Lehman Brothers, however, is concerned about the rich valuations in mortgages at this time. In last week's MBS and ABS Outlook, the firm argued that when mortgage valuations were similar to current valuations last spring, rolls were significantly better and bank demand was very strong. Now bank "demand can at best be characterized as the promise of a steady sponsorship," analysts said. In the end, mortgage valuations were not sustainable when technicals were better, so how can current valuations be justified in this environment, questions Lehman.

But, says JPMorgan, there are two critical differences between then and now. Currently, banks are "underweight" and are now likely buyers in a selloff. The firm also suggests that much of the extension "widening" has already taken place, leaving potential sellers "underweight" relative to Q2 levels. Over the Wednesday-to-Wednesday period, spreads on 30-year Fannie Mae 5s were five basis points tighter; 5.5s were in nine basis points; and 6s and 6.5s were minus 12 and 11 basis points, respectively. Dwarf 4.5s through 5.5s firmed seven through nine basis points.

Mortgage applications fall on rate gains

The Mortgage Bankers Association (MBA) reported mortgage applications fell 21% overall for the week ending Oct. 10. The Purchase Index was down 19%, while the Refi Index dropped 22% to 2340. Analysts were not expecting such a large impact on the Refi Index this soon. As a percentage of total applications, refinancings were 53.9% versus 55% in the previous report. ARM share, meanwhile, increased to 25.2% from 22.7%. Lehman expects the Refi Index to be close to 2000 in the coming weeks.

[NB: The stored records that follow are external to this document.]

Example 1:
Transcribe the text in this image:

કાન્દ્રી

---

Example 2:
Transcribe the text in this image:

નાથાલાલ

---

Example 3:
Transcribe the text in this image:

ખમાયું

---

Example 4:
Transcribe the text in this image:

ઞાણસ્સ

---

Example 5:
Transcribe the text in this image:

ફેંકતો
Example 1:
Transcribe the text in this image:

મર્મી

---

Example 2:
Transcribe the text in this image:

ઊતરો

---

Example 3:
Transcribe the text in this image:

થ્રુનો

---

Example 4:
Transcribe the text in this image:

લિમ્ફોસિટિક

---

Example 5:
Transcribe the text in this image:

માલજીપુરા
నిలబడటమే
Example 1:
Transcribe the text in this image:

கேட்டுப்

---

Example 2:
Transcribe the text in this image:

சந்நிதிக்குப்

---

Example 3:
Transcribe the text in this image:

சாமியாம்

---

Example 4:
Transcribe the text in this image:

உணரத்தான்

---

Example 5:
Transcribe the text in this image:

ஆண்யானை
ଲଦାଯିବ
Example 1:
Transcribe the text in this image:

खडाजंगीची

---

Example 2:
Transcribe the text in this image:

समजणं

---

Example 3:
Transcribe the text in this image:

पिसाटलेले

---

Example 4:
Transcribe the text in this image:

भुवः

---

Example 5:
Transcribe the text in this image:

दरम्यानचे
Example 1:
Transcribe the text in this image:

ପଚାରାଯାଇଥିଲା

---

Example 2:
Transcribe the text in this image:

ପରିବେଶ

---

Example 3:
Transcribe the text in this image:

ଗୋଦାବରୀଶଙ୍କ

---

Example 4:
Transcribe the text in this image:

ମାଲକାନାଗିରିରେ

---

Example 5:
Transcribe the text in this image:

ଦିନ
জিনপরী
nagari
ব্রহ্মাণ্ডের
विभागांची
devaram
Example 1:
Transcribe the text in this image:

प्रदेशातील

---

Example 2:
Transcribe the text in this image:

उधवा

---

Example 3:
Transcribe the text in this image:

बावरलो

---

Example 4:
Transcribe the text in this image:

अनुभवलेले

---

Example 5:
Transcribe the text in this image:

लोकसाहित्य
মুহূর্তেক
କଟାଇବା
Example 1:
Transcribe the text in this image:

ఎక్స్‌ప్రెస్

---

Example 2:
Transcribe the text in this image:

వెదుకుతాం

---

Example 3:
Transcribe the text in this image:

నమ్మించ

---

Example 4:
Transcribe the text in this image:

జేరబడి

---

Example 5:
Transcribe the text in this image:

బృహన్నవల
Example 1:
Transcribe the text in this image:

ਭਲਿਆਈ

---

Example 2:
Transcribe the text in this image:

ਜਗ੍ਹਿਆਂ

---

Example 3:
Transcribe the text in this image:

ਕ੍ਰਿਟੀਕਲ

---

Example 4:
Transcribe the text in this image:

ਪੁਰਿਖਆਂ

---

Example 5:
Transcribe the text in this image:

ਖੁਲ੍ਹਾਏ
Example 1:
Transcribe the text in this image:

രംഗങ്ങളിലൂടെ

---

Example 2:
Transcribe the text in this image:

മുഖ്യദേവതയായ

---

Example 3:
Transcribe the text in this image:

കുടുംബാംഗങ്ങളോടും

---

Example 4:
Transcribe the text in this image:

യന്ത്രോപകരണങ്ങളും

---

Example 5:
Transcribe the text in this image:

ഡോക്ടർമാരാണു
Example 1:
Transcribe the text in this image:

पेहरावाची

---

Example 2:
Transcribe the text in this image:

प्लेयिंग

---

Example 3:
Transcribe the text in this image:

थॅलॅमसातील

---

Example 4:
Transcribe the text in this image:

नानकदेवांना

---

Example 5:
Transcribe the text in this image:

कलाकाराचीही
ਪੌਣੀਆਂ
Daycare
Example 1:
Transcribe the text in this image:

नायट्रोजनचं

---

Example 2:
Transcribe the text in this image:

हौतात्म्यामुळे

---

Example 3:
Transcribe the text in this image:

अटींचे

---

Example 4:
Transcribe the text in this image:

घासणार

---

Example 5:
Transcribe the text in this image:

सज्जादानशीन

For the week ending Oct. 17, mortgage rates gained 10 basis points, according to Freddie Mac's survey. The 30-year fixed rate is now at 6.05%, the 15-year rate at 5.36%, and the one-year ARM is 3.79%. In the past two weeks, the 30-year fixed rate has gained 28 basis points, and the 15-year fixed rate is up 26 basis points.

Prepayments

expected to slow in October

The September and early-October performance in rates and the Refi Index suggests a slowing in declines in prepayment speeds. Also suggesting higher prepayment speeds than originally anticipated for October was the less-than-expected slowing in prepayments for September. At this time, consensus expectations are for Fannie Mae 2002 5.5s to prepay at 19% CPR, down 26% from September. Meanwhile, 2002 and 2001 6s are predicted to decline about 20%, to 40% and 49% CPR, respectively. Also, 2002 6.5s are anticipated to prepay at 57% CPR versus 62% last month, and 2002 7s are expected to slow to 57% CPR versus 60%. Looking ahead to November, speeds are forecast to slow about 10% for most coupons and vintages, and then increase back up to October levels in December.

As a result of current market conditions, there is still a lot of uncertainty regarding prepayments, suggests Walther Schmidt, senior vice president with FTN Financial Capital Markets. This is because a relatively moderate shift in rates has a big impact on the amount of the market that becomes refinanceable or vice versa. Currently, about 32% of the 30-year market is fully in the money, and 53% of the market is marginally refinanceable. If rates shift down 50 basis points, 53% of the market becomes fully in the money, and 83% becomes marginally in the money. A 50 basis point increase results in just 14% of the market remaining fully refinanceable and 32% marginally. "With just a 100 basis points range, either 83% or 14% of the market is subject to prepayments," says Schmidt.

During the past year, the range in the 30-year Freddie Mac survey rate has been 123 basis points, according to his analysis, and the standard deviation puts the range at over 60 basis points.